TASK TO CARRY OUT.
Could you write out, word for word, only the lines from the one containing "нарушения действующего законодательства." through the last line of the data below?

PROVIDED DATA.
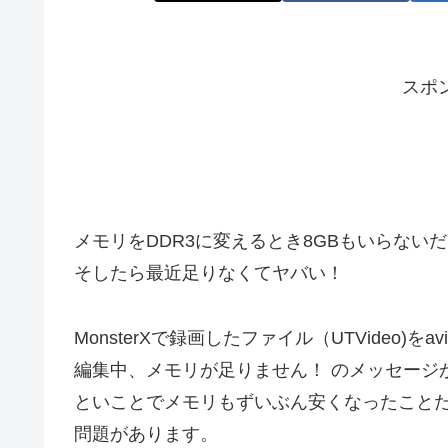
スポ
メモリをDDR3に変えるとき8GBもいらない
そしたら最近足りなくてヤバい！
MonsterXで録画したファイル（UTVideo)を
編集中、メモリが足りません！ のメッセージが出
といことでメモリもずいぶん安くなったこと
問題があります。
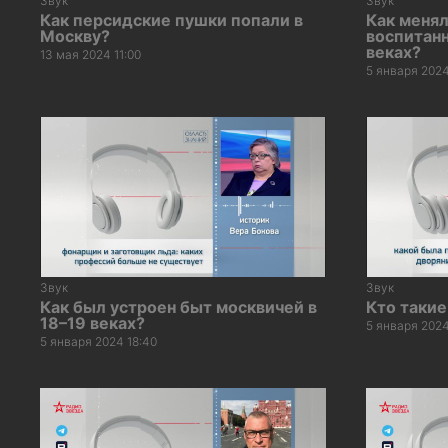
Звук
Звук
Как персидские пушки попали в
Как меня
Москву?
воспитанн
веках?
13 мая 2024 11:00
5 января 2024
Звук
Звук
Как был устроен быт москвичей в
Кто такие
18–19 веках?
5 января 2024
5 января 2024 18:40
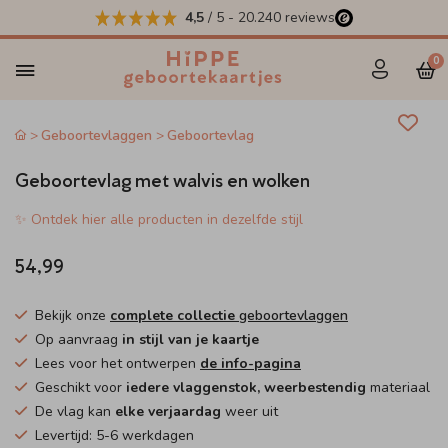
4,5
/ 5
-
20.240
reviews
0
Geboortevlaggen
Geboortevlag
Geboortevlag met walvis en wolken
✨ Ontdek hier alle producten in dezelfde stijl
54,99
Bekijk onze
complete collectie
geboortevlaggen
Op aanvraag
in stijl van je kaartje
Lees voor het ontwerpen
de info-pagina
Geschikt voor
iedere vlaggenstok, weerbestendig
materiaal
De vlag kan
elke verjaardag
weer uit
Levertijd: 5-6 werkdagen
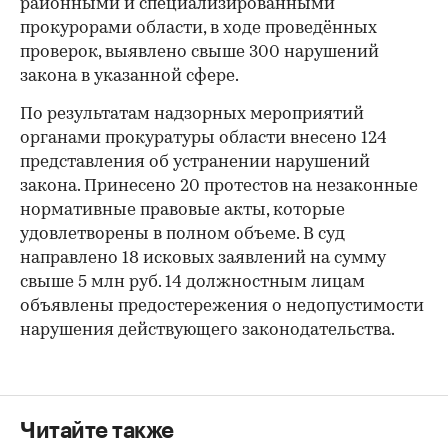
районными и специализированными
прокурорами области, в ходе проведённых
проверок, выявлено свыше 300 нарушений
закона в указанной сфере.
По результатам надзорных мероприятий
органами прокуратуры области внесено 124
представления об устранении нарушений
закона. Принесено 20 протестов на незаконные
нормативные правовые акты, которые
удовлетворены в полном объеме. В суд
направлено 18 исковых заявлений на сумму
свыше 5 млн руб. 14 должностным лицам
объявлены предостережения о недопустимости
нарушения действующего законодательства.
Читайте также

ANSWER SPACE.
нарушения действующего законодательства.
Читайте также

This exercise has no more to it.